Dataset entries
╭──
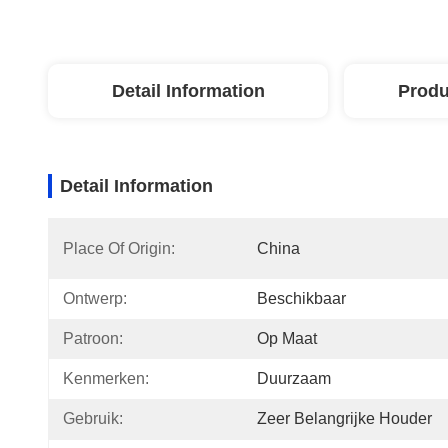
Detail Information
Produ
Detail Information
Place Of Origin:
China
Ontwerp:
Beschikbaar
Patroon:
Op Maat
Kenmerken:
Duurzaam
Gebruik:
Zeer Belangrijke Houder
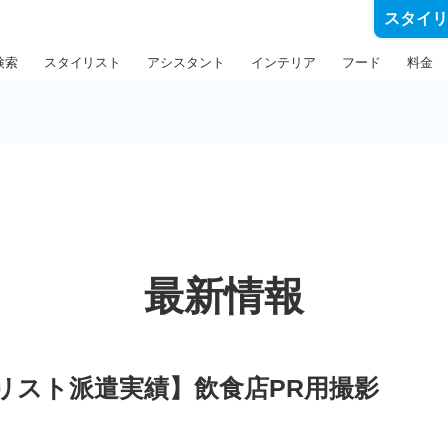
スタイ
検索
スタイリスト
アシスタント
インテリア
フード
料金
最新情報
リスト派遣実績】飲食店PR用撮影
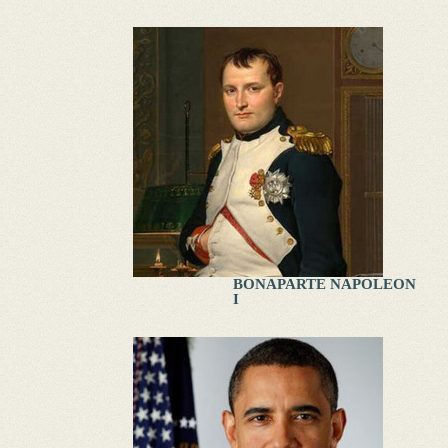
BONAPARTE NAPOLEON
I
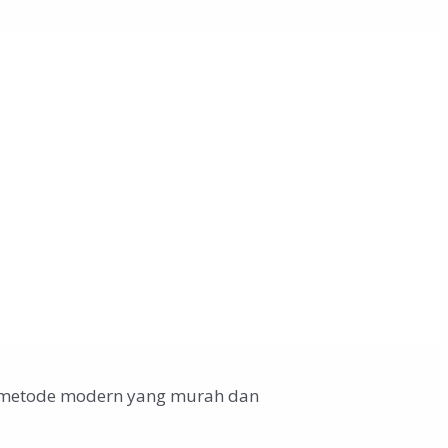
an metode modern yang murah dan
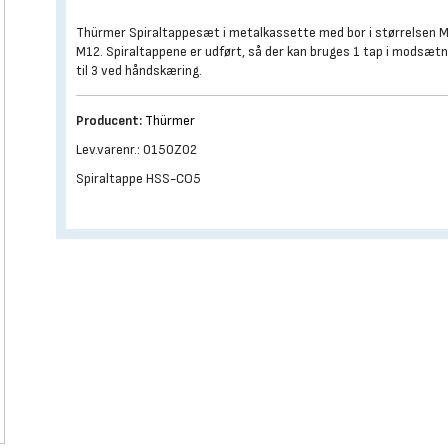
Thürmer Spiraltappesæt i metalkassette med bor i størrelsen M
M12. Spiraltappene er udført, så der kan bruges 1 tap i modsætn
til 3 ved håndskæring.
Producent:
Thürmer
Lev.varenr.: 0150Z02
Spiraltappe HSS-CO5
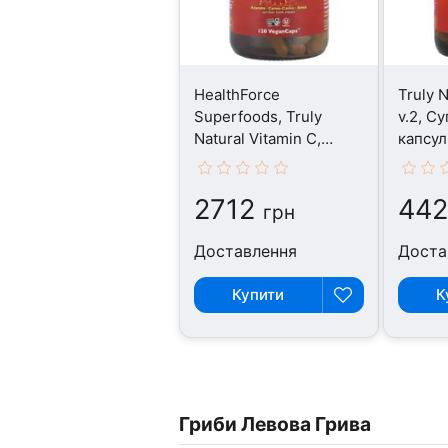
HealthForce
Truly N
Superfoods, Truly
v.2, С
Natural Vitamin C,
капсул
Суперфуд, 120 капсул
2712
44
грн
Доставлення
Доста
Купити
К
Гриби Левова Грива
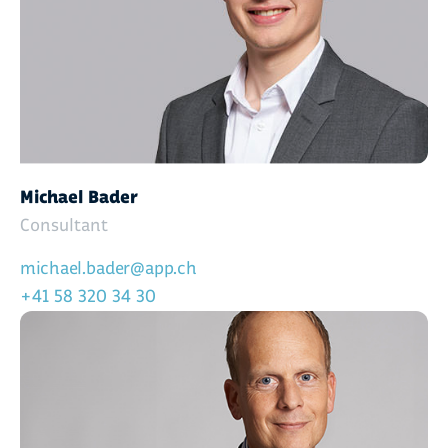
Michael Bader
Consultant
michael.bader@app.ch
+41 58 320 34 30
╰──
== EXERCISE DIRECTIONS ==
The lines above should be transcribed exactly, with every image removed.

== REPLY TO THE EXERCISE ==
Detail Information
Produ
Detail Information
Place Of Origin:
China
Ontwerp:
Beschikbaar
Patroon:
Op Maat
Kenmerken:
Duurzaam
Gebruik:
Zeer Belangrijke Houder
スタイ
検索
スタイリスト
アシスタント
インテリア
フード
料金
最新情報
リスト派遣実績】飲食店PR用撮影
BONAPARTE NAPOLEON
I
an metode modern yang murah dan
Thürmer Spiraltappesæt i metalkassette med bor i størrelsen M
M12. Spiraltappene er udført, så der kan bruges 1 tap i modsætn
til 3 ved håndskæring.
Producent:
Thürmer
Lev.varenr.: 0150Z02
Spiraltappe HSS-CO5
HealthForce
Truly N
Superfoods, Truly
v.2, С
Natural Vitamin C,
капсул
Суперфуд, 120 капсул
2712
44
грн
Доставлення
Доста
Купити
К
Гриби Левова Грива
Michael Bader
Consultant
michael.bader@app.ch
+41 58 320 34 30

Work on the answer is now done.